Des moyens sont pré-positionnés à proximité ou au-dessus des zones concernées afin d’être en mesure de réagir très rapidement face aux départs de feux. En permettant une intervention dès l’identification d’un départ de feu, le guet aérien favorise l’optimisation du recours à la flotte des bombardiers d’eau lourds de la sécurité civile (les « Canadair » et les « Trackers »), fortement sollicités durant les derniers épisodes estivaux.
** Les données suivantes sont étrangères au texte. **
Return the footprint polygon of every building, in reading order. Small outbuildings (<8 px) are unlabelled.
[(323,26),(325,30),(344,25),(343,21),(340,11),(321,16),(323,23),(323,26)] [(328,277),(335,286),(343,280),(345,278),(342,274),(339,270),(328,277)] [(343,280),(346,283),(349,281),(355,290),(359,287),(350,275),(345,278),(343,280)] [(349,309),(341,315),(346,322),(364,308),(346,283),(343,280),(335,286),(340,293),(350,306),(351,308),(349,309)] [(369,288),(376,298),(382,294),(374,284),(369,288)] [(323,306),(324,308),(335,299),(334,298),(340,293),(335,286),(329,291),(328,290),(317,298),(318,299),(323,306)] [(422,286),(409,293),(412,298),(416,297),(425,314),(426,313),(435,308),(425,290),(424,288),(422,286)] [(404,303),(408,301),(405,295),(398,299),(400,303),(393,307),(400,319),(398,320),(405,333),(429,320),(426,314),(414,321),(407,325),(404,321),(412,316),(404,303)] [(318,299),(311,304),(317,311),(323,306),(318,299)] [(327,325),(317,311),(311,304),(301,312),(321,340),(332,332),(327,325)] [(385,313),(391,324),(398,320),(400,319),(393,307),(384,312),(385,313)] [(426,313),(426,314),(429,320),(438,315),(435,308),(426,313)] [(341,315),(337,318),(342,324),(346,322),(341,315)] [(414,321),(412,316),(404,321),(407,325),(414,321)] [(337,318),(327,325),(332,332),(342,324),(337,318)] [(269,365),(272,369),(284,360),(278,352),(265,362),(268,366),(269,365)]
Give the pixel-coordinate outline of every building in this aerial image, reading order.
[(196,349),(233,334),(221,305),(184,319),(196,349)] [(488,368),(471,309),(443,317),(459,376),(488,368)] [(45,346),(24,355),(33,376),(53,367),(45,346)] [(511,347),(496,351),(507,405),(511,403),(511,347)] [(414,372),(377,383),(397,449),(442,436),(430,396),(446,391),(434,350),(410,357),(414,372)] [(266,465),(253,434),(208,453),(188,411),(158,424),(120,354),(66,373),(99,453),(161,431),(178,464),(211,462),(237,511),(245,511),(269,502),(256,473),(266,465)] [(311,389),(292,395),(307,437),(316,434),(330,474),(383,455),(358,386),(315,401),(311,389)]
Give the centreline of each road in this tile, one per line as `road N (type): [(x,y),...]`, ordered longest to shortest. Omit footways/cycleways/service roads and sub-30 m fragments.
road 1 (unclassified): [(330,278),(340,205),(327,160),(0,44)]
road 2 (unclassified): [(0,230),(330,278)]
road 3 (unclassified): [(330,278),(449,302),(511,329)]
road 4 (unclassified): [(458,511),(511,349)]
Dans une logique alliant efficacité opérationnelle et optimisation des coûts de maintenance des appareils assurant la mission de guet aérien armé, Mme la députée avait interrogé en octobre 2017 M. le ministre sur la pertinence d’un recours à de petits aéronefs, par exemple les « Air Tractor AT-802 » dont dispose l’Espagne.

Tout en reconnaissant l’utilité opérationnelle du recours à ce type d’aéronef dans certains départements, le ministère a toutefois considéré, en s’appuyant sur les résultats d’une évaluation menée par ses services, que son utilisation ne pouvait être ni systématique ni nationale. Par ailleurs, d’autres appareils sont susceptibles de compléter le dispositif de guet aérien « non armé ». C’est le cas des véhicules aériens sans pilote (UAV) du type drones, dont l’utilité opérationnelle a pu être démontrée à l’occasion de leur utilisation par 180 municipalités américaines contre les feux dévastateurs de l’été 2018. La garde aérienne de Californie a, par exemple, déployé à une hauteur de 20 000 pieds des drones de qualité militaire MQ-9 Reaper pour recueillir données et images sur la propagation des incendies. Le déploiement de drones dans le cadre de missions de guet aérien présente plusieurs atouts : une importante autonomie d’action en vol pour un coût comparativement moins important, un moindre recours aux aéronefs « lourds » dont le coût de maintenance s’en trouverait diminué ainsi qu’une réduction d’exposition pour les équipages.

Par conséquent, elle lui demande s’il envisage de mener ou a d’ores et déjà engagé une évaluation portant sur les gains opérationnels et budgétaires d’un recours éventuel et généralisé aux véhicules aérien sans pilote de type drones dans le cadre de la stratégie nationale de lutte contre les incendies. Elle le remercie enfin de lui préciser la nature des obstacles d’ordre réglementaire actuellement posés par une telle hypothèse.